• Task instructions
Below are records to repeat exactly; do not include any pictures.

***** Data to process

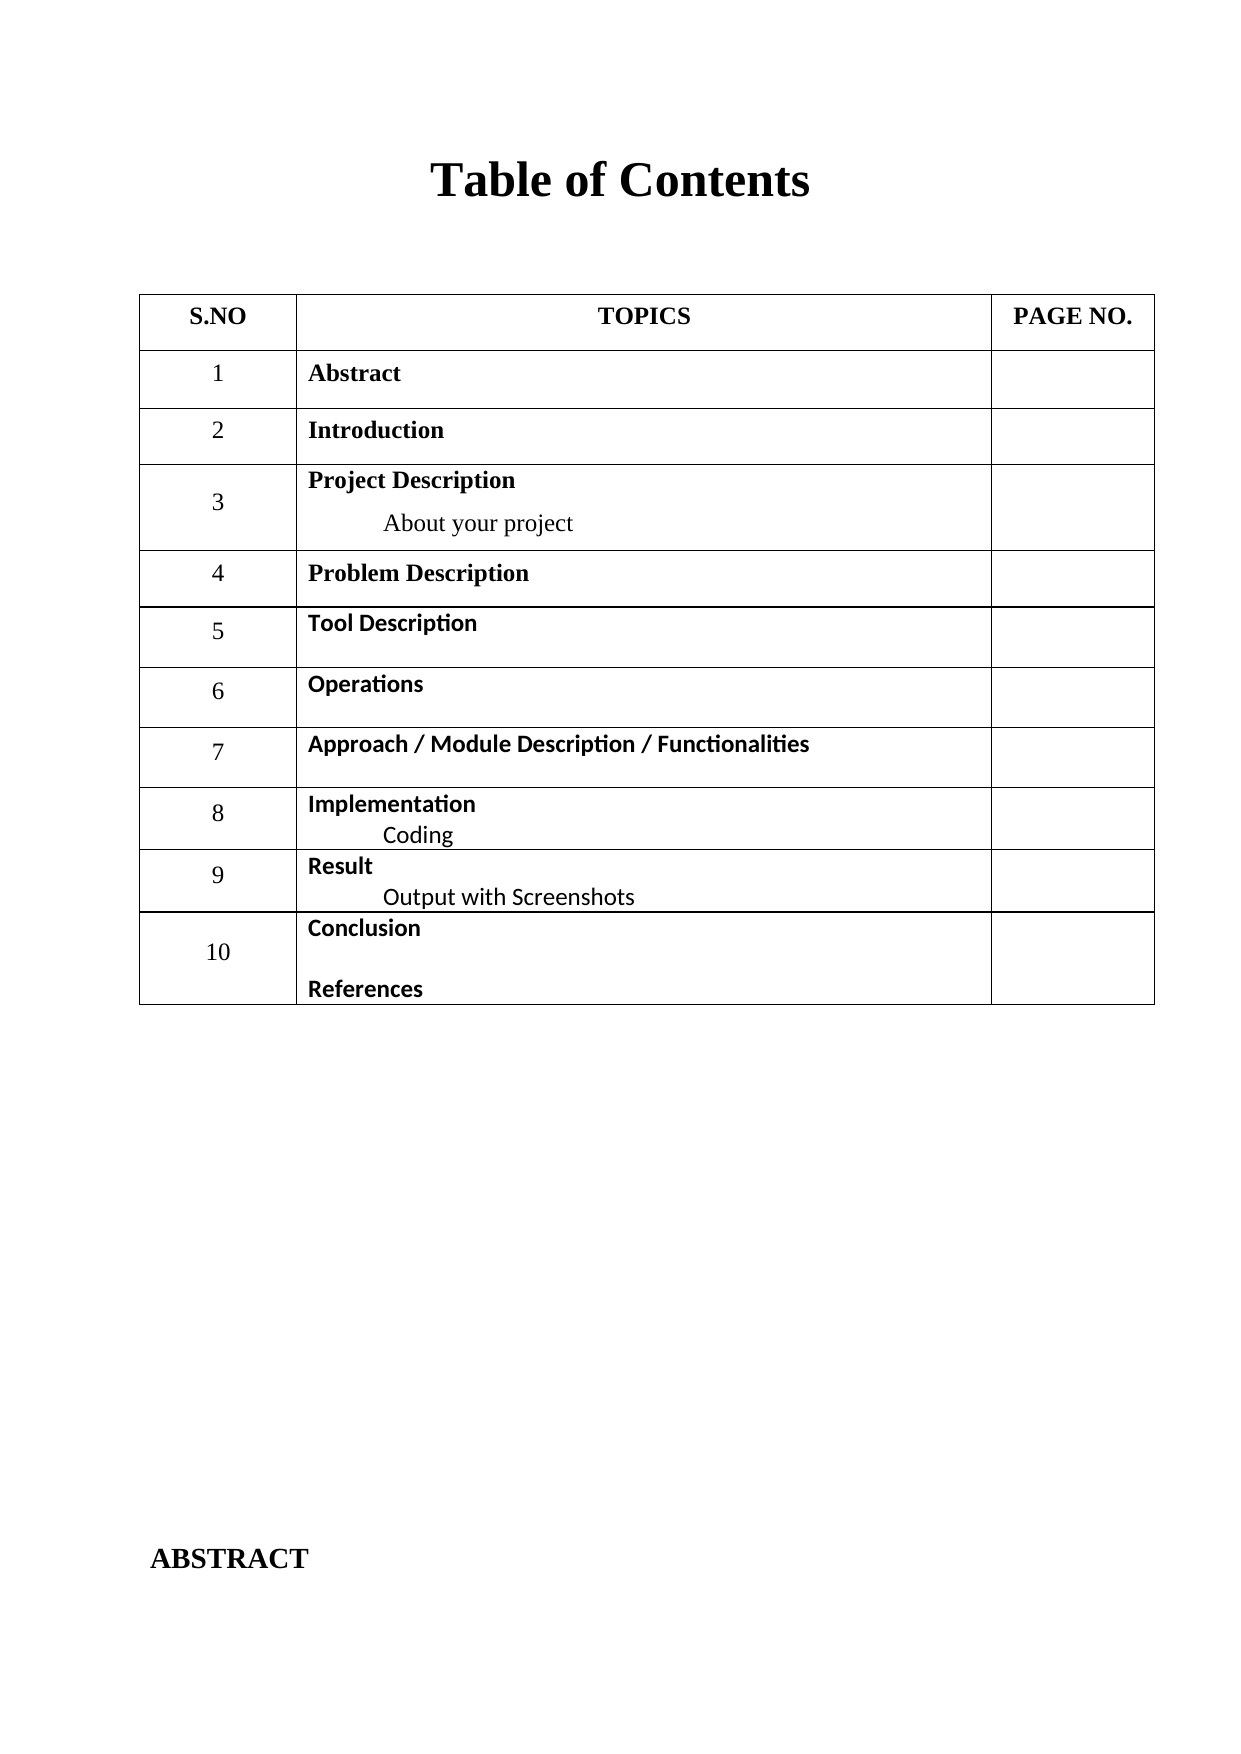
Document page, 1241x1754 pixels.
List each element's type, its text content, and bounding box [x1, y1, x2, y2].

table_cell [992, 351, 1154, 408]
table_cell 8 [140, 788, 296, 849]
table_cell Introduction [297, 409, 991, 464]
table_cell Conclusion References [297, 913, 991, 1004]
table_cell 6 [140, 668, 296, 727]
table_cell [992, 913, 1154, 1004]
table_cell 3 [140, 465, 296, 550]
table_cell 9 [140, 850, 296, 911]
table_cell [992, 551, 1154, 606]
table_cell Project Description About your project [297, 465, 991, 550]
table_cell 1 [140, 351, 296, 408]
table_cell Tool Description [297, 608, 991, 667]
table_cell [992, 850, 1154, 911]
table_cell [992, 409, 1154, 464]
table_cell 4 [140, 551, 296, 606]
table_header PAGE NO. [992, 295, 1154, 350]
table_cell Problem Description [297, 551, 991, 606]
table_cell 5 [140, 608, 296, 667]
table_cell Result Output with Screenshots [297, 850, 991, 911]
text ABSTRACT [150, 1542, 1090, 1575]
text Table of Contents [150, 150, 1090, 207]
table_cell [992, 788, 1154, 849]
table_cell 2 [140, 409, 296, 464]
table_header TOPICS [297, 295, 991, 350]
table_cell [992, 465, 1154, 550]
table_cell [992, 728, 1154, 787]
table_cell 7 [140, 728, 296, 787]
table_cell [992, 608, 1154, 667]
table_cell Operations [297, 668, 991, 727]
table_cell Abstract [297, 351, 991, 408]
table_cell 10 [140, 913, 296, 1004]
table_cell Implementation Coding [297, 788, 991, 849]
table_header S.NO [140, 295, 296, 350]
table_cell [992, 668, 1154, 727]
table_cell Approach / Module Description / Functionalities [297, 728, 991, 787]
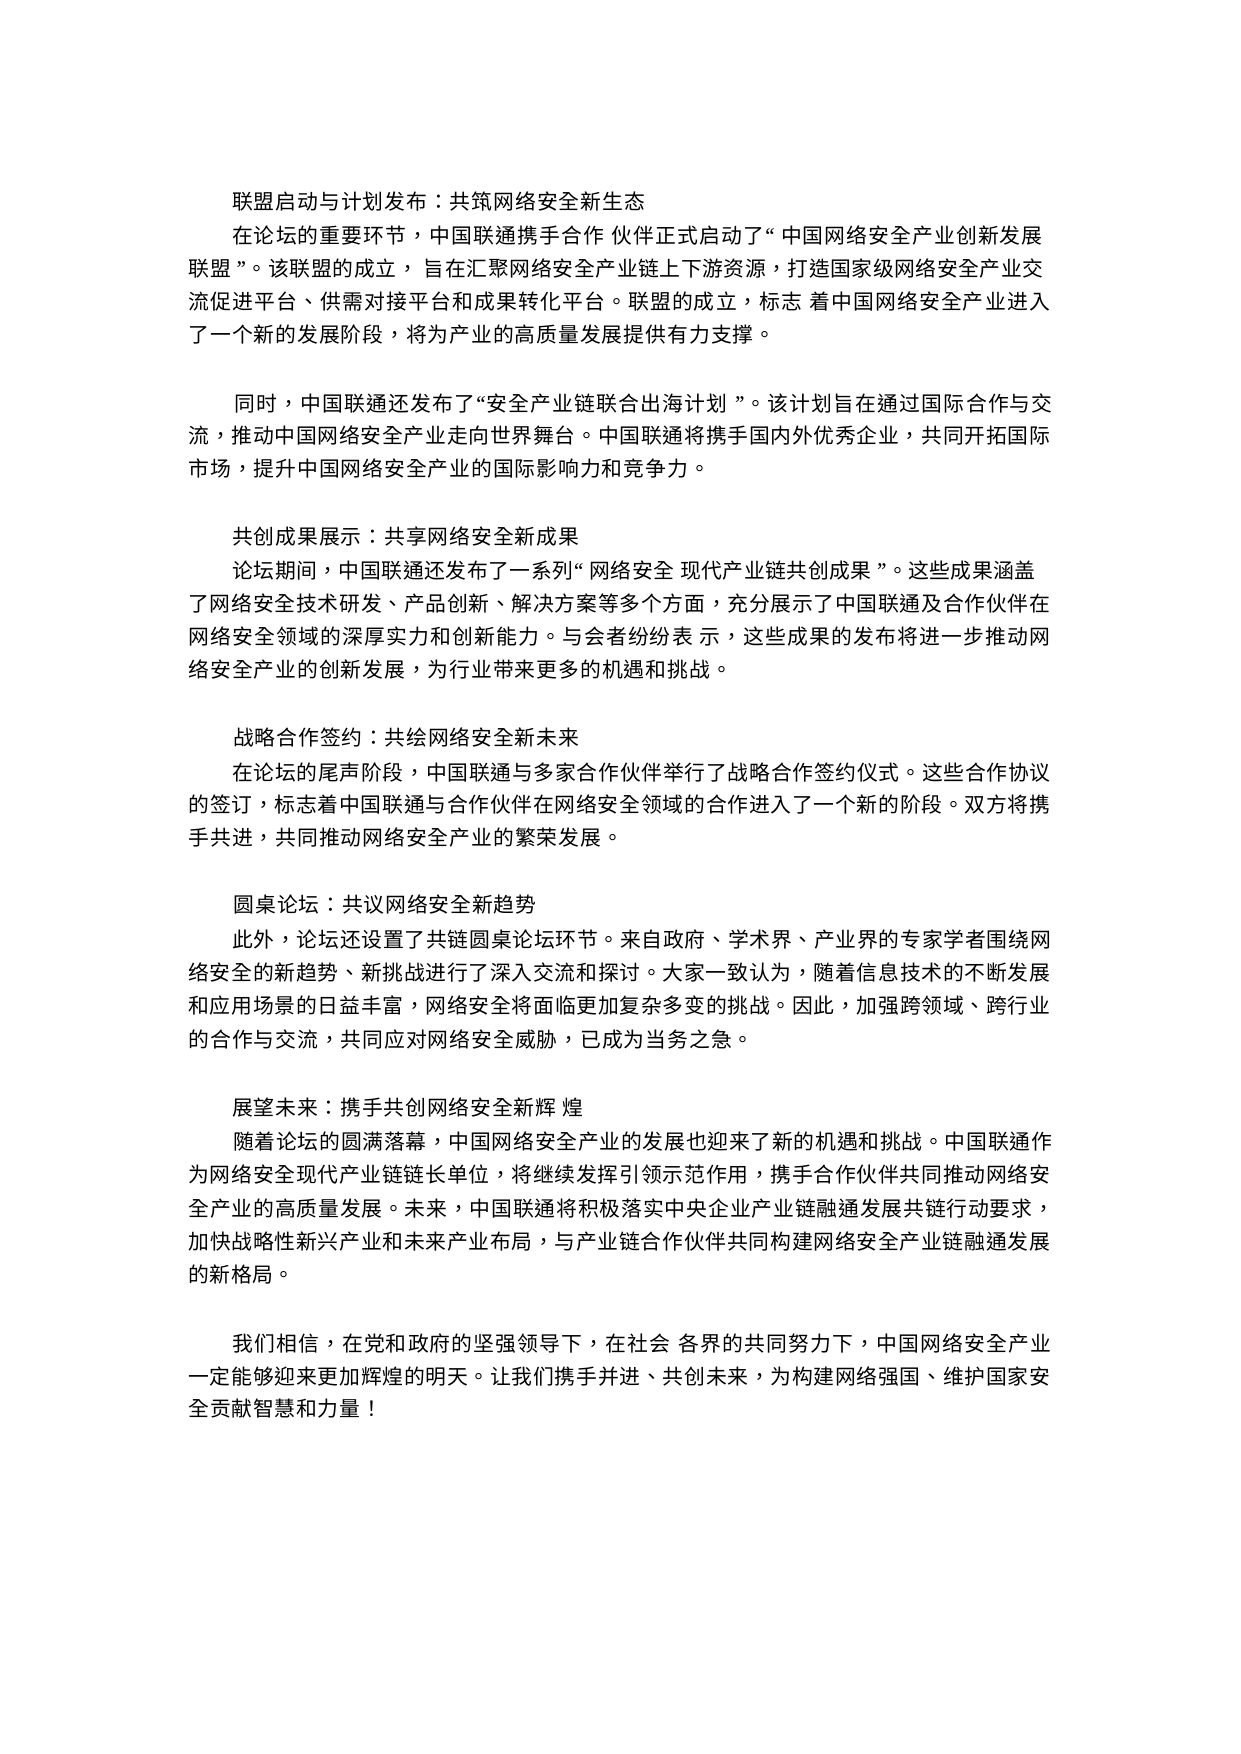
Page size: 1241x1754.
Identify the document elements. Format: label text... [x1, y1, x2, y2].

text 论坛期间，中国联通还发布了一系列“ 网络安全 现代产业链共创成果 ”。这些成果涵盖 了网络安全技术研发、产品创新、解决方案等多个方面，充分展示了中国联通及合作伙伴在 网络安全领域的深厚实力和创新能力。与会者纷纷表 示，这些成果的发布将进一步推动网 络安全产业的创新发展，为行业带来更多的机遇和挑战。 [188, 556, 1053, 684]
text 战略合作签约：共绘网络安全新未来 [233, 724, 1057, 751]
text 在论坛的重要环节，中国联通携手合作 伙伴正式启动了“ 中国网络安全产业创新发展 联盟 ”。该联盟的成立， 旨在汇聚网络安全产业链上下游资源，打造国家级网络安全产业交 流促进平台、供需对接平台和成果转化平台。联盟的成立，标志 着中国网络安全产业进入 了一个新的发展阶段，将为产业的高质量发展提供有力支撑。 [188, 222, 1053, 349]
text 同时，中国联通还发布了“安全产业链联合出海计划 ”。该计划旨在通过国际合作与交 流，推动中国网络安全产业走向世界舞台。中国联通将携手国内外优秀企业，共同开拓国际 市场，提升中国网络安全产业的国际影响力和竞争力。 [188, 389, 1053, 483]
text 共创成果展示：共享网络安全新成果 [232, 522, 1057, 549]
text 展望未来：携手共创网络安全新辉 煌 [232, 1094, 1057, 1120]
text 联盟启动与计划发布：共筑网络安全新生态 [232, 188, 1057, 214]
text 随着论坛的圆满落幕，中国网络安全产业的发展也迎来了新的机遇和挑战。中国联通作 为网络安全现代产业链链长单位，将继续发挥引领示范作用，携手合作伙伴共同推动网络安 全产业的高质量发展。未来，中国联通将积极落实中央企业产业链融通发展共链行动要求， 加快战略性新兴产业和未来产业布局，与产业链合作伙伴共同构建网络安全产业链融通发展 的新格局。 [188, 1127, 1057, 1289]
text 我们相信，在党和政府的坚强领导下，在社会 各界的共同努力下，中国网络安全产业 一定能够迎来更加辉煌的明天。让我们携手并进、共创未来，为构建网络强国、维护国家安 全贡献智慧和力量！ [188, 1329, 1053, 1423]
text 此外，论坛还设置了共链圆桌论坛环节。来自政府、学术界、产业界的专家学者围绕网 络安全的新趋势、新挑战进行了深入交流和探讨。大家一致认为，随着信息技术的不断发展 和应用场景的日益丰富，网络安全将面临更加复杂多变的挑战。因此，加强跨领域、跨行业 的合作与交流，共同应对网络安全威胁，已成为当务之急。 [188, 925, 1053, 1053]
text 圆桌论坛：共议网络安全新趋势 [234, 891, 1057, 918]
text 在论坛的尾声阶段，中国联通与多家合作伙伴举行了战略合作签约仪式。这些合作协议 的签订，标志着中国联通与合作伙伴在网络安全领域的合作进入了一个新的阶段。双方将携 手共进，共同推动网络安全产业的繁荣发展。 [188, 758, 1053, 851]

**********

• Solution to this exercise
Document page, 1241x1754 pixels.
List each element's type, its text content, and bounding box [x1, y1, x2, y2].

table_cell [992, 351, 1154, 408]
table_cell 8 [140, 788, 296, 849]
table_cell Introduction [297, 409, 991, 464]
table_cell Conclusion References [297, 913, 991, 1004]
table_cell 6 [140, 668, 296, 727]
table_cell [992, 913, 1154, 1004]
table_cell 3 [140, 465, 296, 550]
table_cell 9 [140, 850, 296, 911]
table_cell [992, 551, 1154, 606]
table_cell Project Description About your project [297, 465, 991, 550]
table_cell 1 [140, 351, 296, 408]
table_cell Tool Description [297, 608, 991, 667]
table_cell [992, 850, 1154, 911]
table_cell [992, 409, 1154, 464]
table_cell 4 [140, 551, 296, 606]
table_header PAGE NO. [992, 295, 1154, 350]
table_cell Problem Description [297, 551, 991, 606]
table_cell 5 [140, 608, 296, 667]
table_cell Result Output with Screenshots [297, 850, 991, 911]
text ABSTRACT [150, 1542, 1090, 1575]
text Table of Contents [150, 150, 1090, 207]
table_cell [992, 788, 1154, 849]
table_cell 2 [140, 409, 296, 464]
table_header TOPICS [297, 295, 991, 350]
table_cell [992, 465, 1154, 550]
table_cell [992, 728, 1154, 787]
table_cell 7 [140, 728, 296, 787]
table_cell [992, 608, 1154, 667]
table_cell Operations [297, 668, 991, 727]
table_cell Abstract [297, 351, 991, 408]
table_cell 10 [140, 913, 296, 1004]
table_cell Implementation Coding [297, 788, 991, 849]
table_header S.NO [140, 295, 296, 350]
table_cell [992, 668, 1154, 727]
table_cell Approach / Module Description / Functionalities [297, 728, 991, 787]
Page size: 1241x1754.
Identify the document elements. Format: label text... [x1, y1, x2, y2].

text 论坛期间，中国联通还发布了一系列“ 网络安全 现代产业链共创成果 ”。这些成果涵盖 了网络安全技术研发、产品创新、解决方案等多个方面，充分展示了中国联通及合作伙伴在 网络安全领域的深厚实力和创新能力。与会者纷纷表 示，这些成果的发布将进一步推动网 络安全产业的创新发展，为行业带来更多的机遇和挑战。 [188, 556, 1053, 684]
text 战略合作签约：共绘网络安全新未来 [233, 724, 1057, 751]
text 在论坛的重要环节，中国联通携手合作 伙伴正式启动了“ 中国网络安全产业创新发展 联盟 ”。该联盟的成立， 旨在汇聚网络安全产业链上下游资源，打造国家级网络安全产业交 流促进平台、供需对接平台和成果转化平台。联盟的成立，标志 着中国网络安全产业进入 了一个新的发展阶段，将为产业的高质量发展提供有力支撑。 [188, 222, 1053, 349]
text 同时，中国联通还发布了“安全产业链联合出海计划 ”。该计划旨在通过国际合作与交 流，推动中国网络安全产业走向世界舞台。中国联通将携手国内外优秀企业，共同开拓国际 市场，提升中国网络安全产业的国际影响力和竞争力。 [188, 389, 1053, 483]
text 共创成果展示：共享网络安全新成果 [232, 522, 1057, 549]
text 展望未来：携手共创网络安全新辉 煌 [232, 1094, 1057, 1120]
text 联盟启动与计划发布：共筑网络安全新生态 [232, 188, 1057, 214]
text 随着论坛的圆满落幕，中国网络安全产业的发展也迎来了新的机遇和挑战。中国联通作 为网络安全现代产业链链长单位，将继续发挥引领示范作用，携手合作伙伴共同推动网络安 全产业的高质量发展。未来，中国联通将积极落实中央企业产业链融通发展共链行动要求， 加快战略性新兴产业和未来产业布局，与产业链合作伙伴共同构建网络安全产业链融通发展 的新格局。 [188, 1127, 1057, 1289]
text 我们相信，在党和政府的坚强领导下，在社会 各界的共同努力下，中国网络安全产业 一定能够迎来更加辉煌的明天。让我们携手并进、共创未来，为构建网络强国、维护国家安 全贡献智慧和力量！ [188, 1329, 1053, 1423]
text 此外，论坛还设置了共链圆桌论坛环节。来自政府、学术界、产业界的专家学者围绕网 络安全的新趋势、新挑战进行了深入交流和探讨。大家一致认为，随着信息技术的不断发展 和应用场景的日益丰富，网络安全将面临更加复杂多变的挑战。因此，加强跨领域、跨行业 的合作与交流，共同应对网络安全威胁，已成为当务之急。 [188, 925, 1053, 1053]
text 圆桌论坛：共议网络安全新趋势 [234, 891, 1057, 918]
text 在论坛的尾声阶段，中国联通与多家合作伙伴举行了战略合作签约仪式。这些合作协议 的签订，标志着中国联通与合作伙伴在网络安全领域的合作进入了一个新的阶段。双方将携 手共进，共同推动网络安全产业的繁荣发展。 [188, 758, 1053, 851]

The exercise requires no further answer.